**Exercise goal:**
Your answer must be an exact transcription of every record below, with the pictures omitted.

Limb landmark coordinates:
== Segment start ==

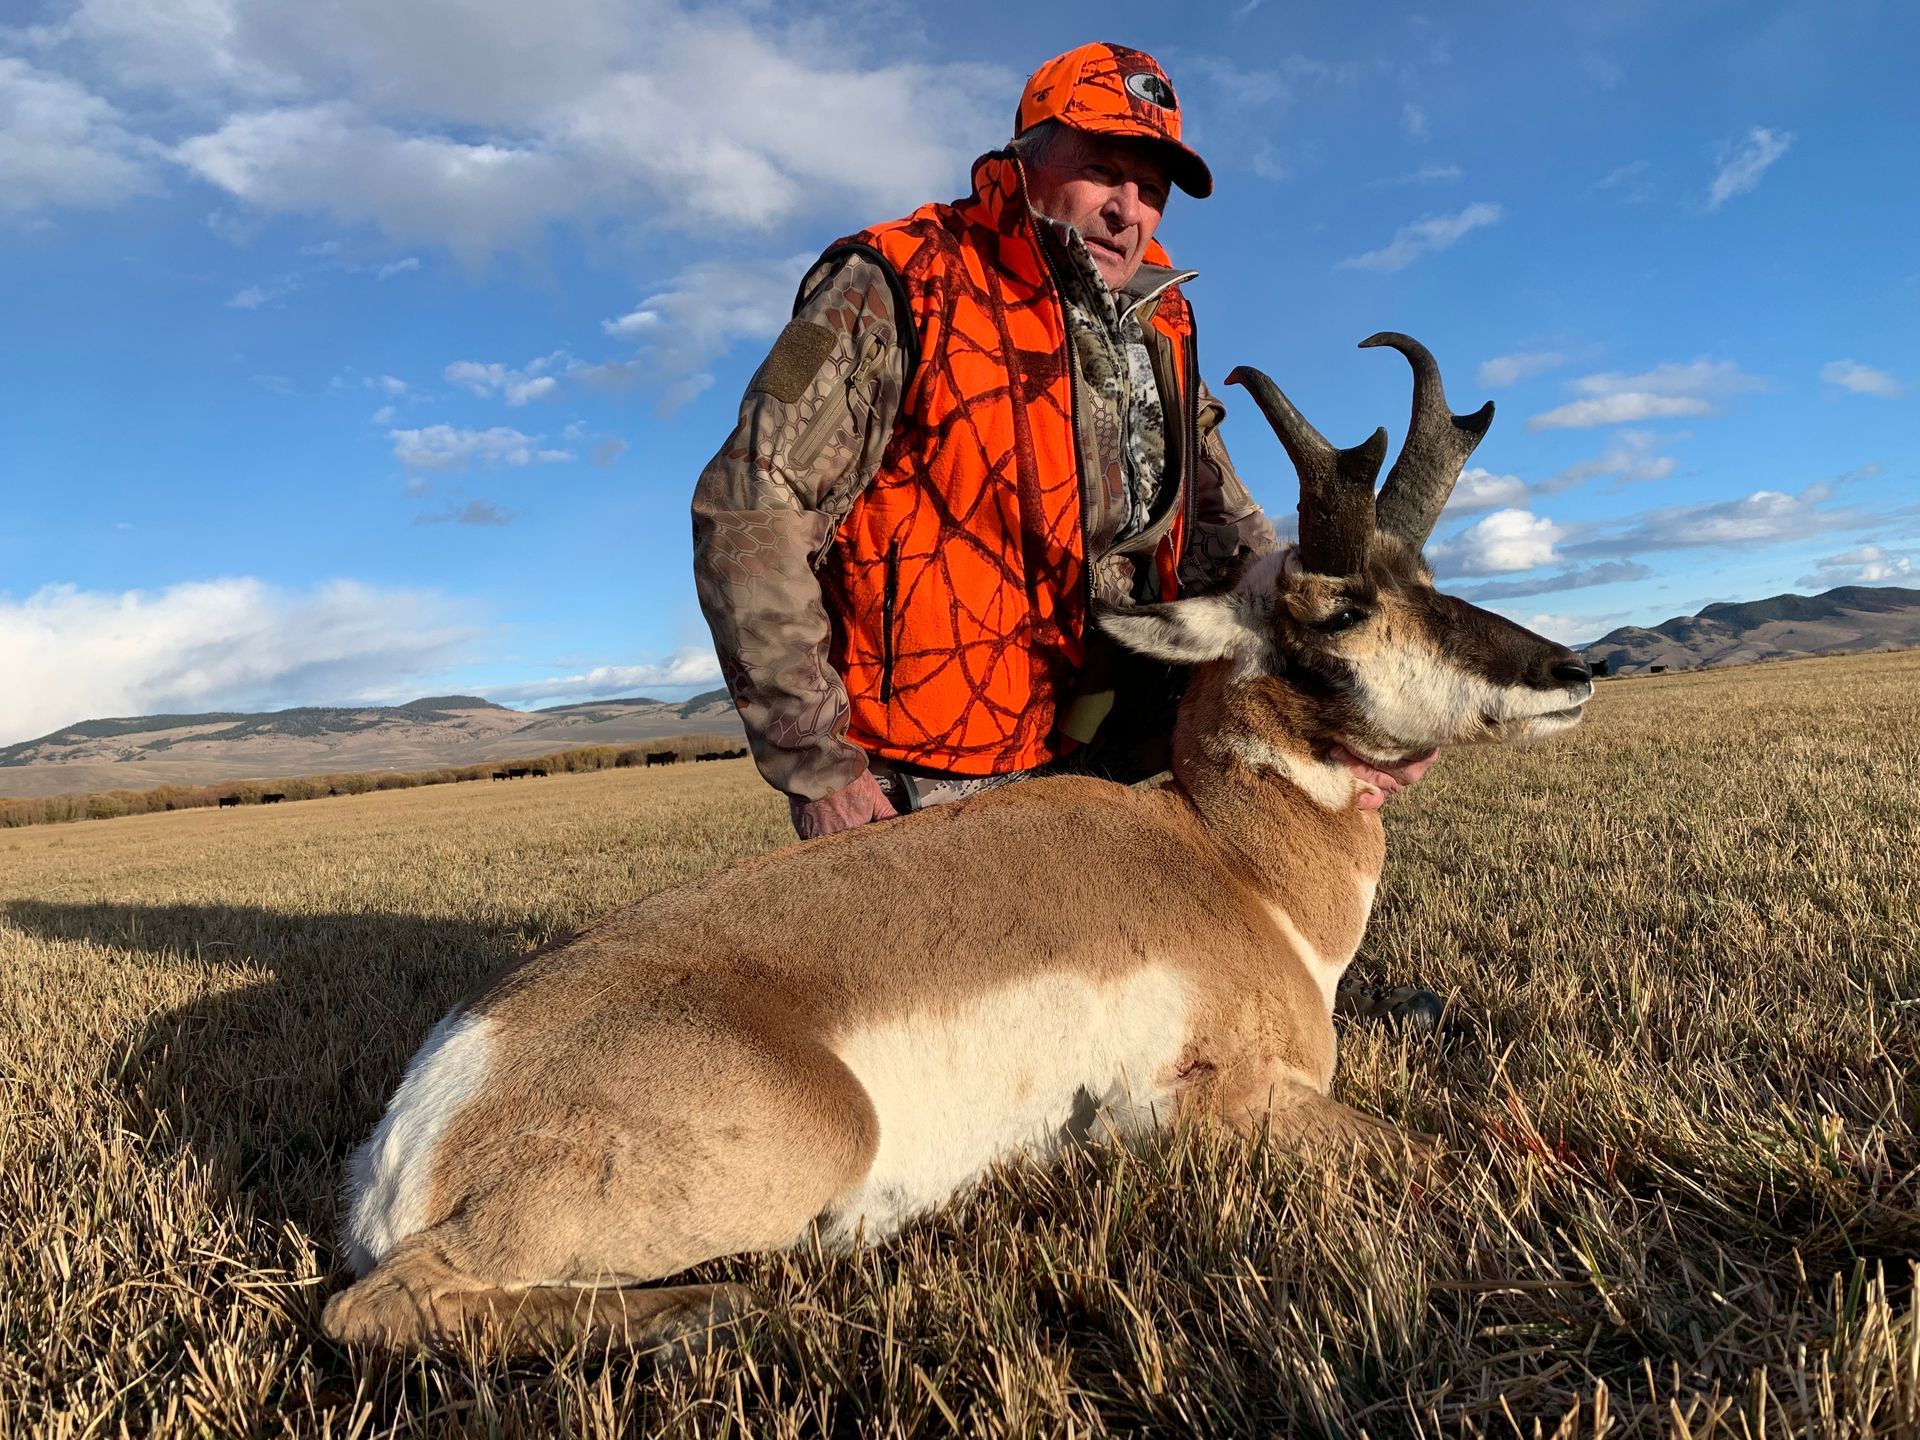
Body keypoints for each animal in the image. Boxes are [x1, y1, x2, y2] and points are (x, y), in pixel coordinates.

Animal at [323, 334, 1593, 1356]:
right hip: (810, 1138)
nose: (1573, 671)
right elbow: (1449, 1152)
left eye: (1425, 578)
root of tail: (435, 1101)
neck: (1231, 866)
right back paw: (709, 1309)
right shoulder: (1224, 1105)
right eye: (1340, 609)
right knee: (376, 1306)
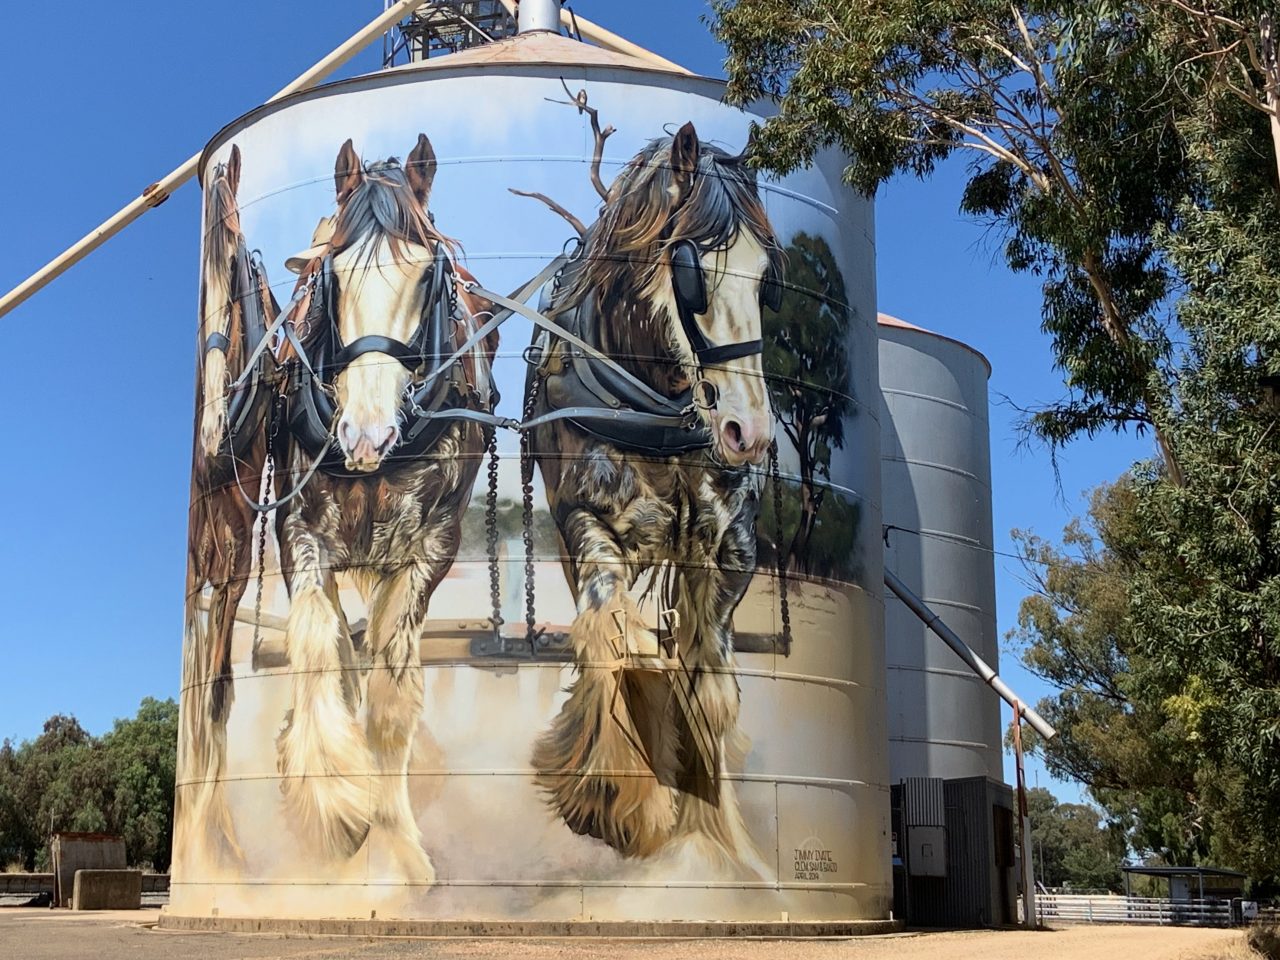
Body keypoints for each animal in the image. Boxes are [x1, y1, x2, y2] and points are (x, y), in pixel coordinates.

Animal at [270, 135, 494, 880]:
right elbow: (320, 649)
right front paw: (334, 801)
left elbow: (393, 695)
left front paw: (395, 846)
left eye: (428, 275)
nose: (367, 435)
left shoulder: (431, 546)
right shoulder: (298, 532)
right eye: (332, 274)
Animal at [524, 124, 783, 870]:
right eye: (689, 268)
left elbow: (711, 683)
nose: (750, 434)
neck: (657, 410)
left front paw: (719, 825)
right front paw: (616, 801)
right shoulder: (588, 523)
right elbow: (614, 643)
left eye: (768, 277)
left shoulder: (730, 547)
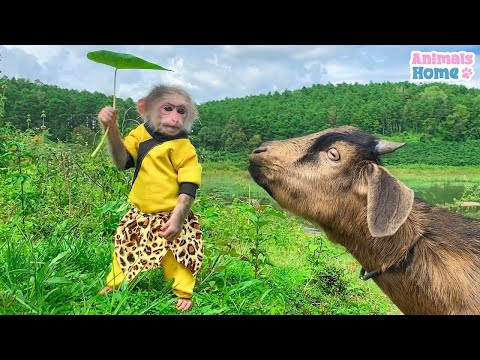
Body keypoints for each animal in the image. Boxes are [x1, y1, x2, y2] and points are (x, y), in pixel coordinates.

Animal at [97, 84, 202, 312]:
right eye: (168, 108)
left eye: (181, 111)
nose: (175, 118)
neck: (162, 137)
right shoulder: (139, 133)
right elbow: (126, 161)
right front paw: (108, 119)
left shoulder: (186, 148)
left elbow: (188, 184)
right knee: (120, 260)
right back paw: (111, 287)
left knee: (180, 265)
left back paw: (184, 297)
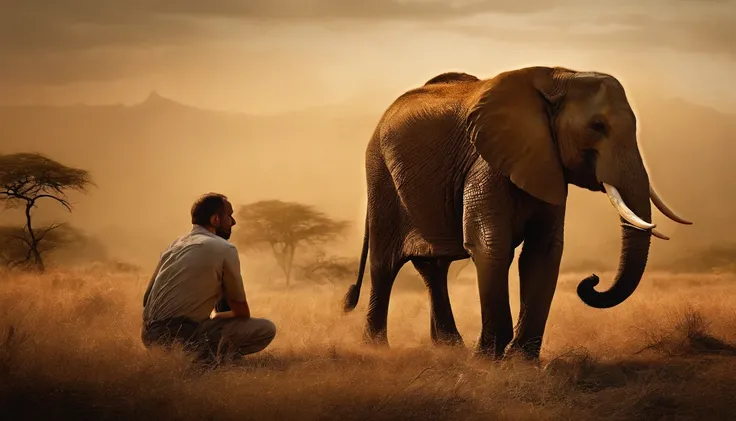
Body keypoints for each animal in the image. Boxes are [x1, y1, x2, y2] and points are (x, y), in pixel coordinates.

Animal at [342, 65, 692, 358]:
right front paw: (487, 359)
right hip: (380, 175)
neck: (559, 78)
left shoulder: (546, 163)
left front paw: (520, 362)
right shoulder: (487, 163)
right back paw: (376, 349)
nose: (591, 280)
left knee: (434, 267)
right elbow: (491, 247)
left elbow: (543, 252)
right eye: (597, 126)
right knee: (385, 264)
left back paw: (450, 348)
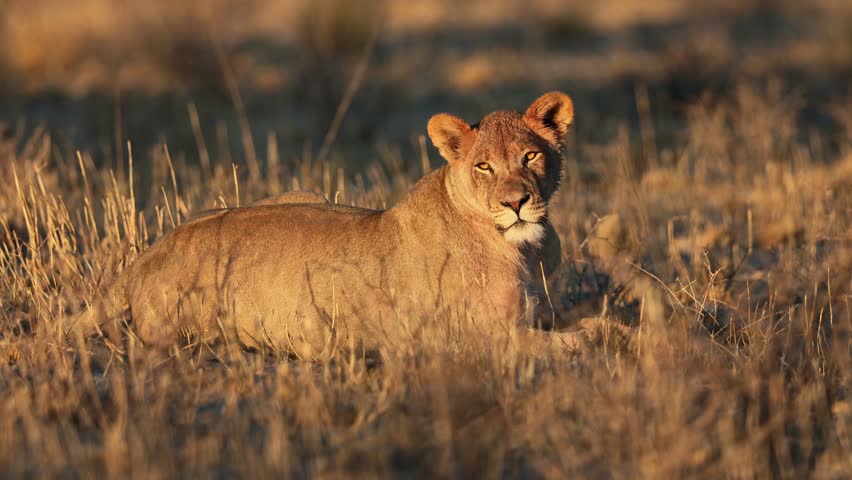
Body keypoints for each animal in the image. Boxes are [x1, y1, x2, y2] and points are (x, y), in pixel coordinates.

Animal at [77, 92, 579, 357]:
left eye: (530, 156)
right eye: (484, 167)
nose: (516, 202)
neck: (524, 248)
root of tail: (147, 256)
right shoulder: (484, 337)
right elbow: (580, 341)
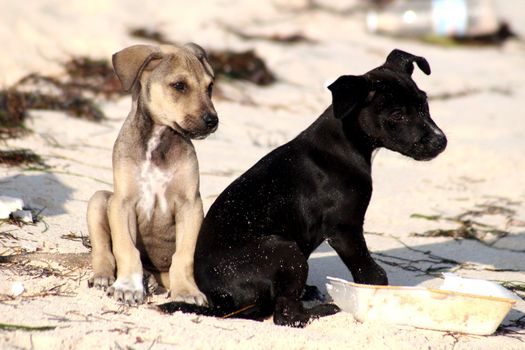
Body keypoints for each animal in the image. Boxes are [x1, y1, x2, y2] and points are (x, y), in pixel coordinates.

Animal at [86, 44, 217, 306]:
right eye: (179, 85)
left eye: (209, 87)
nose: (213, 121)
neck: (158, 142)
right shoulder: (123, 203)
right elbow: (126, 249)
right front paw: (128, 285)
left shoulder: (191, 206)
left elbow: (184, 256)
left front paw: (186, 291)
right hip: (99, 199)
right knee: (103, 249)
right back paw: (105, 276)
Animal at [160, 50, 446, 328]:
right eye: (397, 115)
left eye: (424, 104)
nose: (440, 142)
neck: (344, 145)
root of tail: (222, 303)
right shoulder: (344, 229)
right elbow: (370, 271)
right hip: (287, 252)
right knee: (286, 315)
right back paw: (324, 311)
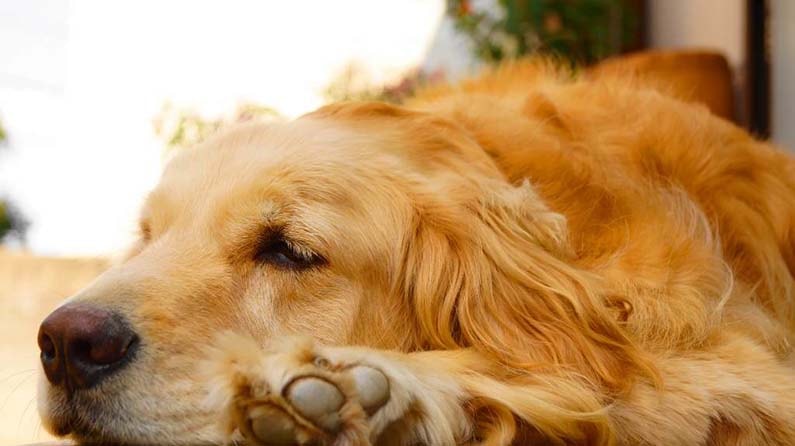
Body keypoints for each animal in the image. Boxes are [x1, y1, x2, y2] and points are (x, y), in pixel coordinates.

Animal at [37, 59, 795, 446]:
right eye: (149, 236)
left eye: (289, 252)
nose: (66, 342)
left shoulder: (741, 374)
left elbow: (573, 386)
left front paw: (368, 388)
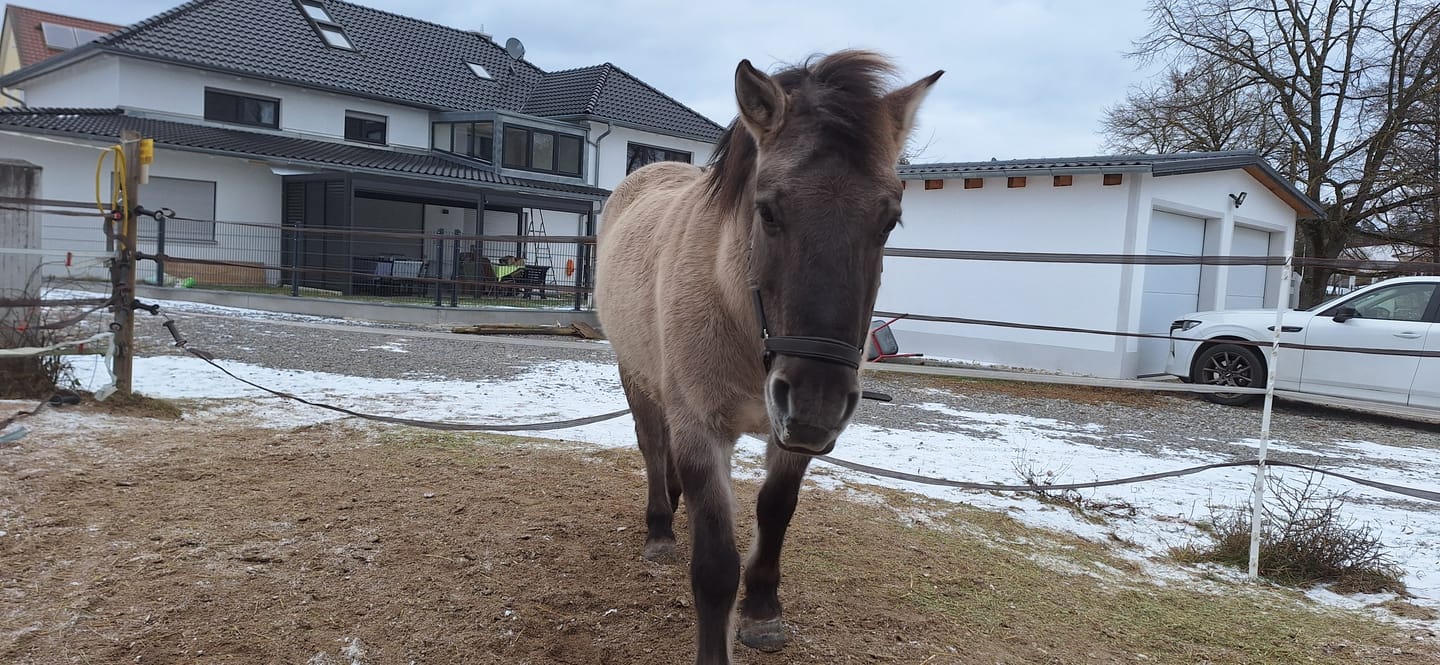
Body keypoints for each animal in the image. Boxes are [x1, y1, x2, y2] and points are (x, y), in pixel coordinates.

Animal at [595, 50, 941, 665]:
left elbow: (775, 513)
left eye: (889, 220)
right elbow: (714, 565)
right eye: (769, 211)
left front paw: (761, 613)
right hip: (635, 375)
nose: (818, 401)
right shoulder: (701, 428)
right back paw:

== Segment end ==

**Solution to the problem:**
Body keypoints for each animal in the image. Boxes are [x1, y1, x2, y2] and points are (x, y), in pixel coordinates.

Animal at [323, 334, 1593, 1356]:
right hip: (810, 1138)
nose: (1573, 671)
right elbow: (1449, 1152)
left eye: (1425, 578)
root of tail: (435, 1101)
neck: (1231, 866)
right back paw: (709, 1309)
right shoulder: (1224, 1105)
right eye: (1340, 609)
right knee: (376, 1306)
Body keypoints for each animal in the image. Boxes are [x1, y1, x2, y2] and points are (x, y), in pixel coordinates.

Animal at [270, 135, 494, 880]:
right elbow: (320, 649)
right front paw: (334, 801)
left elbow: (393, 695)
left front paw: (395, 846)
left eye: (428, 275)
nose: (367, 435)
left shoulder: (431, 546)
right shoulder: (298, 532)
right eye: (332, 274)
Animal at [524, 124, 783, 870]:
right eye: (689, 268)
left elbow: (711, 683)
nose: (750, 434)
neck: (657, 410)
left front paw: (719, 825)
right front paw: (616, 801)
right shoulder: (588, 523)
right elbow: (614, 643)
left eye: (768, 277)
left shoulder: (730, 547)
Body keypoints for each animal in the image. Boxes are [x1, y1, x2, y2] and points are (x, y), in pixel coordinates.

Animal at [97, 84, 202, 312]:
right eye: (168, 108)
left eye: (181, 111)
nose: (175, 118)
neck: (162, 137)
right shoulder: (139, 133)
right elbow: (126, 161)
right front paw: (108, 119)
left shoulder: (186, 148)
left elbow: (188, 184)
right knee: (120, 260)
right back paw: (111, 287)
left knee: (180, 265)
left back paw: (184, 297)
Body keypoints for each animal in the image. Boxes are [x1, y1, x2, y2] and points are (x, y), in pixel coordinates.

Animal at [342, 65, 692, 358]:
right front paw: (487, 359)
right hip: (380, 175)
neck: (559, 78)
left shoulder: (546, 163)
left front paw: (520, 362)
right shoulder: (487, 163)
right back paw: (376, 349)
nose: (591, 280)
left knee: (434, 267)
right elbow: (491, 247)
left elbow: (543, 252)
right eye: (597, 126)
right knee: (385, 264)
left back paw: (450, 348)
Body keypoints for each animal in the image. Boxes are [x1, y1, x2, y2] and points are (x, y), in pixel coordinates.

Animal at [77, 92, 579, 357]:
left eye: (530, 156)
right eye: (484, 167)
nose: (516, 202)
neck: (524, 248)
root of tail: (147, 256)
right shoulder: (484, 337)
right elbow: (580, 341)
Body keypoints for each animal in the image. Boxes are [x1, y1, x2, y2] and points are (x, y), in pixel coordinates.

Animal at [86, 44, 217, 306]:
right eye: (179, 85)
left eye: (209, 87)
nose: (213, 121)
neck: (158, 142)
right shoulder: (123, 203)
right elbow: (126, 249)
right front paw: (128, 285)
left shoulder: (191, 206)
left elbow: (184, 256)
left front paw: (186, 291)
right hip: (99, 199)
right knee: (103, 249)
right back paw: (105, 276)
Animal at [160, 50, 446, 328]:
right eye: (397, 115)
left eye: (424, 104)
nose: (440, 142)
neck: (344, 145)
root of tail: (222, 303)
right shoulder: (344, 229)
right elbow: (370, 271)
right hip: (287, 252)
right knee: (286, 315)
right back paw: (324, 311)
Body keypoints for each animal in the image. Boxes are [x1, y1, x2, y2] and points are (x, y), in pixel coordinates.

Animal at [37, 59, 795, 446]:
right eye: (149, 236)
left eye: (289, 252)
nose: (66, 342)
left shoulder: (741, 374)
left elbow: (573, 386)
left front paw: (368, 388)
Body keypoints for each animal in the image. Boxes are [x1, y1, x2, y2] and points are (x, y), in pixel coordinates.

Animal at [595, 50, 941, 665]:
left elbow: (775, 513)
left eye: (889, 220)
right elbow: (714, 565)
right eye: (769, 211)
left front paw: (761, 613)
right hip: (635, 375)
nose: (818, 401)
right shoulder: (701, 428)
right back paw:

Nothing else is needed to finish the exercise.